**Directions for this task:** Without changing a character, return the entries, but not the images they hold.

**Stored data:**
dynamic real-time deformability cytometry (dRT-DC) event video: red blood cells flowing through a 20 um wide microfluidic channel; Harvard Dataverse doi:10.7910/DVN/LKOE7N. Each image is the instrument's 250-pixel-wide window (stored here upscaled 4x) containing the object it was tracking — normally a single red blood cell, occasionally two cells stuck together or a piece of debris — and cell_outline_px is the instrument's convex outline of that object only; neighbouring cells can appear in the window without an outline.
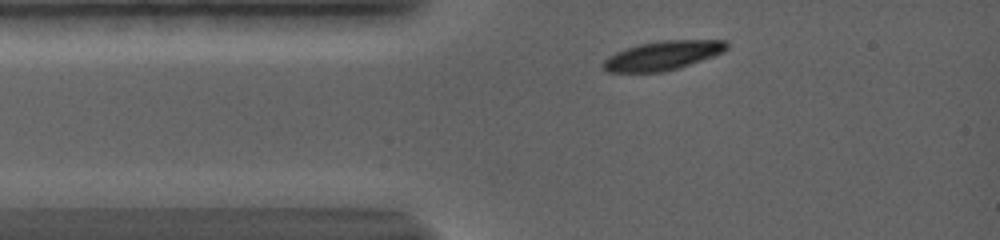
{"species": "common noctule bat (a hibernating species)", "species_latin": "Nyctalus noctula", "temperature_condition": "warm", "stored_images_in_passage": 25, "camera_frame_rate_fps": 5000, "um_per_image_px": 0.085, "animal": {"sex": "female", "body_mass_g": 19.0, "forearm_length_mm": 56.7}, "frame": {"image": 1, "passage_image": 4, "time_ms": 1.0, "image_size_px": [1000, 240], "cell_outline_px": [[728, 44], [720, 52], [676, 68], [656, 72], [612, 72], [604, 68], [604, 60], [608, 56], [624, 48], [636, 44], [660, 40], [728, 40]], "centroid_in_image_um": [56.25, 4.69], "position_along_channel_um": 28.8, "area_um2": 20.29}}
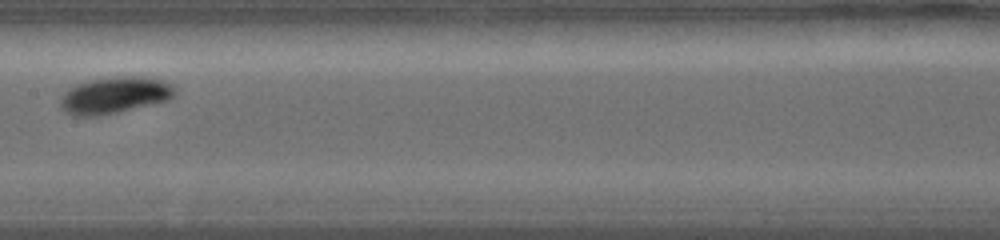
{"frame": {"image": 2, "passage_image": 15, "time_ms": 6.2, "image_size_px": [1000, 240], "cell_outline_px": [[176, 92], [168, 100], [116, 112], [96, 116], [72, 116], [64, 112], [60, 108], [60, 100], [64, 92], [68, 88], [92, 80], [112, 76], [144, 76], [160, 80], [176, 88]], "centroid_in_image_um": [9.69, 8.09], "position_along_channel_um": 197.7, "area_um2": 24.22}}
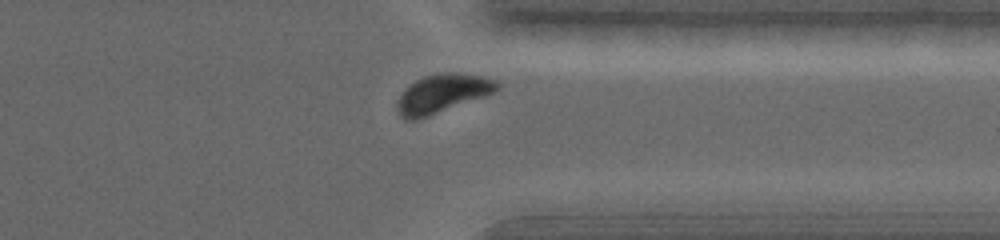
{"frame": {"image": 3, "passage_image": 23, "time_ms": 11.2, "image_size_px": [1000, 240], "cell_outline_px": [[500, 88], [496, 92], [428, 116], [416, 120], [404, 120], [400, 116], [396, 108], [396, 104], [400, 92], [408, 84], [424, 76], [456, 72], [480, 76], [496, 80], [500, 84]], "centroid_in_image_um": [37.56, 7.96], "position_along_channel_um": 373.8, "area_um2": 22.48}, "authors_computed_cell_mechanics": {"area_um2": 22.4264, "velocity_mm_per_s": 3.5295, "shape_relaxation_time_tau1_ms": 1.58, "shape_relaxation_time_tau2_ms": 11.2482, "deformation_change_tau1": 0.1084, "deformation_change_tau2": 0.0584}}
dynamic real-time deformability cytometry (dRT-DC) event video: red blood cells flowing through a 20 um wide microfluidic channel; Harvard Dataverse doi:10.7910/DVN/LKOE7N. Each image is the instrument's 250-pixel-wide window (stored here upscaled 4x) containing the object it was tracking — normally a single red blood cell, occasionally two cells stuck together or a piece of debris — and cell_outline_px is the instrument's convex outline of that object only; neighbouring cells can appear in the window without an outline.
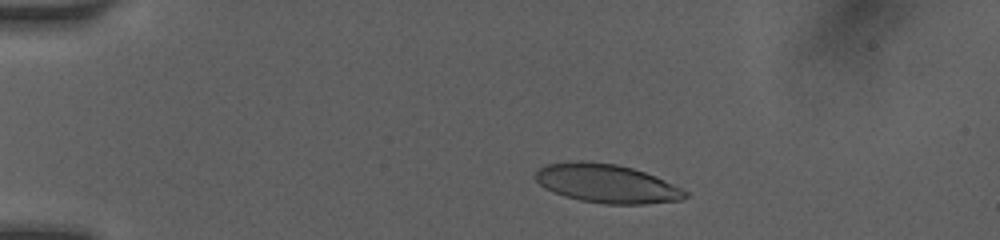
{"species": "human", "species_latin": "Homo sapiens", "temperature_condition": "room temperature", "stored_images_in_passage": 66, "camera_frame_rate_fps": 3000, "um_per_image_px": 0.085, "donor": {"sex": "female"}, "frame": {"image": 1, "passage_image": 5, "time_ms": 2.0, "image_size_px": [1000, 240], "cell_outline_px": [[688, 196], [680, 200], [644, 204], [604, 204], [580, 200], [564, 196], [552, 192], [544, 188], [536, 180], [536, 172], [544, 164], [572, 160], [584, 160], [616, 164], [632, 168], [656, 176], [688, 192]], "centroid_in_image_um": [51.53, 15.59], "position_along_channel_um": 33.5, "area_um2": 33.93}}
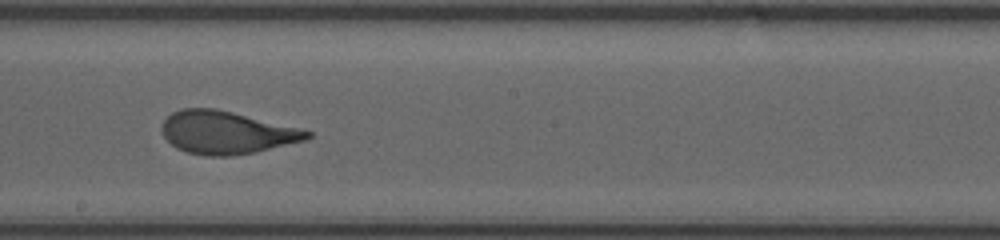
{"frame": {"image": 2, "passage_image": 28, "time_ms": 8.333, "image_size_px": [1000, 240], "cell_outline_px": [[312, 136], [304, 140], [252, 152], [232, 156], [204, 156], [188, 152], [176, 148], [164, 136], [160, 128], [164, 120], [172, 112], [180, 108], [216, 108], [312, 132]], "centroid_in_image_um": [19.16, 11.26], "position_along_channel_um": 229.0, "area_um2": 35.6}}
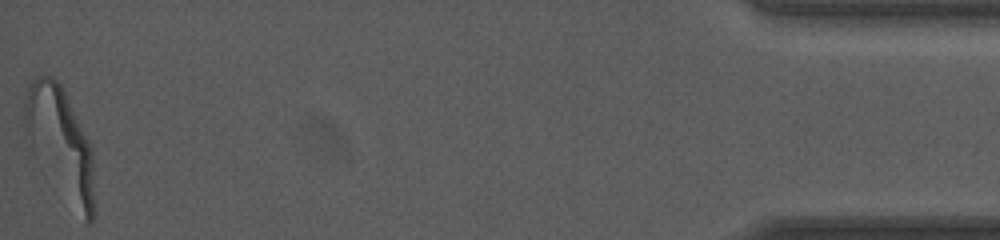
{"frame": {"image": 3, "passage_image": 66, "time_ms": 15.333, "image_size_px": [1000, 240], "cell_outline_px": [[92, 224], [88, 224], [84, 220], [28, 156], [24, 136], [24, 104], [28, 88], [32, 80], [36, 76], [52, 76], [60, 84], [92, 148]], "centroid_in_image_um": [5.01, 12.2], "position_along_channel_um": 430.2, "area_um2": 45.49}, "authors_computed_cell_mechanics": {"area_um2": 36.1828, "velocity_mm_per_s": 4.107, "shape_relaxation_time_tau1_ms": 4.179, "shape_relaxation_time_tau2_ms": 0.7795, "deformation_change_tau1": 0.2132, "deformation_change_tau2": 0.0834}}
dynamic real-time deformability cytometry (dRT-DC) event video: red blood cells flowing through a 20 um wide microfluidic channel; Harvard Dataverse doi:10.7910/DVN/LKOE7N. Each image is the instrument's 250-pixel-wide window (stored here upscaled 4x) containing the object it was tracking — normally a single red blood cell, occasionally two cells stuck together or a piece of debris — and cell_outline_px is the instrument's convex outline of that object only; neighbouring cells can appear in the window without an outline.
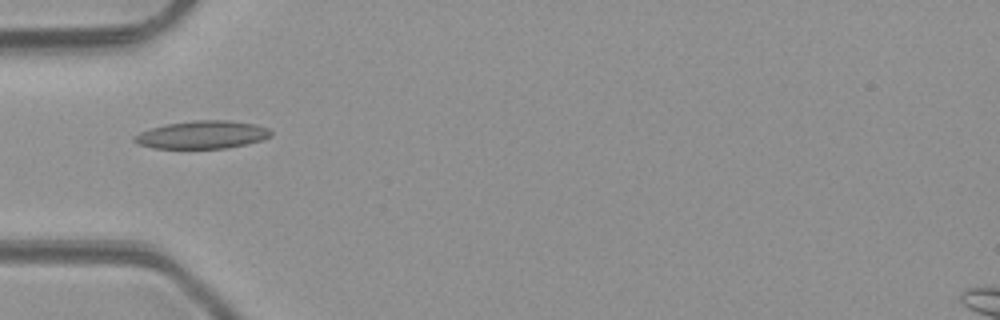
{"species": "common noctule bat (a hibernating species)", "species_latin": "Nyctalus noctula", "temperature_condition": "room temperature", "stored_images_in_passage": 5, "camera_frame_rate_fps": 3000, "um_per_image_px": 0.085, "animal": {"sex": "male", "body_mass_g": 23.1, "forearm_length_mm": 52.7}, "frame": {"image": 1, "passage_image": 4, "time_ms": 3.667, "image_size_px": [1000, 320], "cell_outline_px": [[272, 136], [264, 140], [248, 144], [224, 148], [156, 148], [140, 144], [132, 140], [132, 136], [140, 132], [152, 128], [168, 124], [192, 120], [228, 120], [256, 124], [268, 128], [272, 132]], "centroid_in_image_um": [17.24, 11.45], "position_along_channel_um": 67.8, "area_um2": 22.2}}
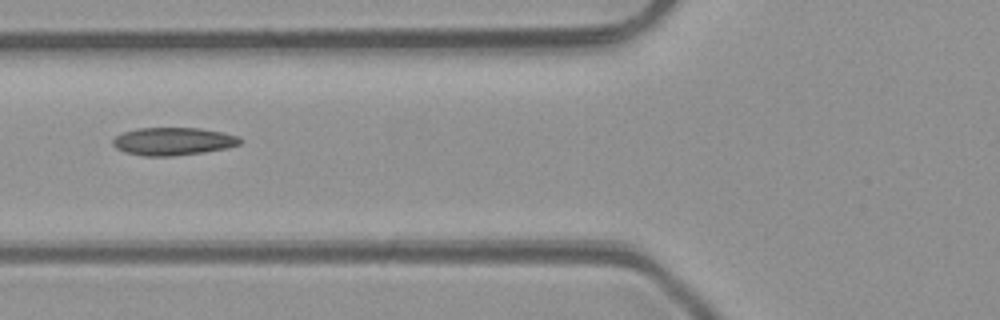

**Response to the exercise:**
dynamic real-time deformability cytometry (dRT-DC) event video: red blood cells flowing through a 20 um wide microfluidic channel; Harvard Dataverse doi:10.7910/DVN/LKOE7N. Each image is the instrument's 250-pixel-wide window (stored here upscaled 4x) containing the object it was tracking — normally a single red blood cell, occasionally two cells stuck together or a piece of debris — and cell_outline_px is the instrument's convex outline of that object only; neighbouring cells can appear in the window without an outline.
{"species": "common noctule bat (a hibernating species)", "species_latin": "Nyctalus noctula", "temperature_condition": "warm", "stored_images_in_passage": 25, "camera_frame_rate_fps": 5000, "um_per_image_px": 0.085, "animal": {"sex": "female", "body_mass_g": 19.0, "forearm_length_mm": 56.7}, "frame": {"image": 1, "passage_image": 4, "time_ms": 1.0, "image_size_px": [1000, 240], "cell_outline_px": [[728, 44], [720, 52], [676, 68], [656, 72], [612, 72], [604, 68], [604, 60], [608, 56], [624, 48], [636, 44], [660, 40], [728, 40]], "centroid_in_image_um": [56.25, 4.69], "position_along_channel_um": 28.8, "area_um2": 20.29}}
{"frame": {"image": 2, "passage_image": 15, "time_ms": 6.2, "image_size_px": [1000, 240], "cell_outline_px": [[176, 92], [168, 100], [116, 112], [96, 116], [72, 116], [64, 112], [60, 108], [60, 100], [64, 92], [68, 88], [92, 80], [112, 76], [144, 76], [160, 80], [176, 88]], "centroid_in_image_um": [9.69, 8.09], "position_along_channel_um": 197.7, "area_um2": 24.22}}
{"frame": {"image": 3, "passage_image": 23, "time_ms": 11.2, "image_size_px": [1000, 240], "cell_outline_px": [[500, 88], [496, 92], [428, 116], [416, 120], [404, 120], [400, 116], [396, 108], [396, 104], [400, 92], [408, 84], [424, 76], [456, 72], [480, 76], [496, 80], [500, 84]], "centroid_in_image_um": [37.56, 7.96], "position_along_channel_um": 373.8, "area_um2": 22.48}, "authors_computed_cell_mechanics": {"area_um2": 22.4264, "velocity_mm_per_s": 3.5295, "shape_relaxation_time_tau1_ms": 1.58, "shape_relaxation_time_tau2_ms": 11.2482, "deformation_change_tau1": 0.1084, "deformation_change_tau2": 0.0584}}
dynamic real-time deformability cytometry (dRT-DC) event video: red blood cells flowing through a 20 um wide microfluidic channel; Harvard Dataverse doi:10.7910/DVN/LKOE7N. Each image is the instrument's 250-pixel-wide window (stored here upscaled 4x) containing the object it was tracking — normally a single red blood cell, occasionally two cells stuck together or a piece of debris — and cell_outline_px is the instrument's convex outline of that object only; neighbouring cells can appear in the window without an outline.
{"species": "human", "species_latin": "Homo sapiens", "temperature_condition": "room temperature", "stored_images_in_passage": 66, "camera_frame_rate_fps": 3000, "um_per_image_px": 0.085, "donor": {"sex": "female"}, "frame": {"image": 1, "passage_image": 5, "time_ms": 2.0, "image_size_px": [1000, 240], "cell_outline_px": [[688, 196], [680, 200], [644, 204], [604, 204], [580, 200], [564, 196], [552, 192], [544, 188], [536, 180], [536, 172], [544, 164], [572, 160], [584, 160], [616, 164], [632, 168], [656, 176], [688, 192]], "centroid_in_image_um": [51.53, 15.59], "position_along_channel_um": 33.5, "area_um2": 33.93}}
{"frame": {"image": 2, "passage_image": 28, "time_ms": 8.333, "image_size_px": [1000, 240], "cell_outline_px": [[312, 136], [304, 140], [252, 152], [232, 156], [204, 156], [188, 152], [176, 148], [164, 136], [160, 128], [164, 120], [172, 112], [180, 108], [216, 108], [312, 132]], "centroid_in_image_um": [19.16, 11.26], "position_along_channel_um": 229.0, "area_um2": 35.6}}
{"frame": {"image": 3, "passage_image": 66, "time_ms": 15.333, "image_size_px": [1000, 240], "cell_outline_px": [[92, 224], [88, 224], [84, 220], [28, 156], [24, 136], [24, 104], [28, 88], [32, 80], [36, 76], [52, 76], [60, 84], [92, 148]], "centroid_in_image_um": [5.01, 12.2], "position_along_channel_um": 430.2, "area_um2": 45.49}, "authors_computed_cell_mechanics": {"area_um2": 36.1828, "velocity_mm_per_s": 4.107, "shape_relaxation_time_tau1_ms": 4.179, "shape_relaxation_time_tau2_ms": 0.7795, "deformation_change_tau1": 0.2132, "deformation_change_tau2": 0.0834}}
dynamic real-time deformability cytometry (dRT-DC) event video: red blood cells flowing through a 20 um wide microfluidic channel; Harvard Dataverse doi:10.7910/DVN/LKOE7N. Each image is the instrument's 250-pixel-wide window (stored here upscaled 4x) containing the object it was tracking — normally a single red blood cell, occasionally two cells stuck together or a piece of debris — and cell_outline_px is the instrument's convex outline of that object only; neighbouring cells can appear in the window without an outline.
{"species": "common noctule bat (a hibernating species)", "species_latin": "Nyctalus noctula", "temperature_condition": "room temperature", "stored_images_in_passage": 5, "camera_frame_rate_fps": 3000, "um_per_image_px": 0.085, "animal": {"sex": "male", "body_mass_g": 23.1, "forearm_length_mm": 52.7}, "frame": {"image": 1, "passage_image": 4, "time_ms": 3.667, "image_size_px": [1000, 320], "cell_outline_px": [[272, 136], [264, 140], [248, 144], [224, 148], [156, 148], [140, 144], [132, 140], [132, 136], [140, 132], [152, 128], [168, 124], [192, 120], [228, 120], [256, 124], [268, 128], [272, 132]], "centroid_in_image_um": [17.24, 11.45], "position_along_channel_um": 67.8, "area_um2": 22.2}}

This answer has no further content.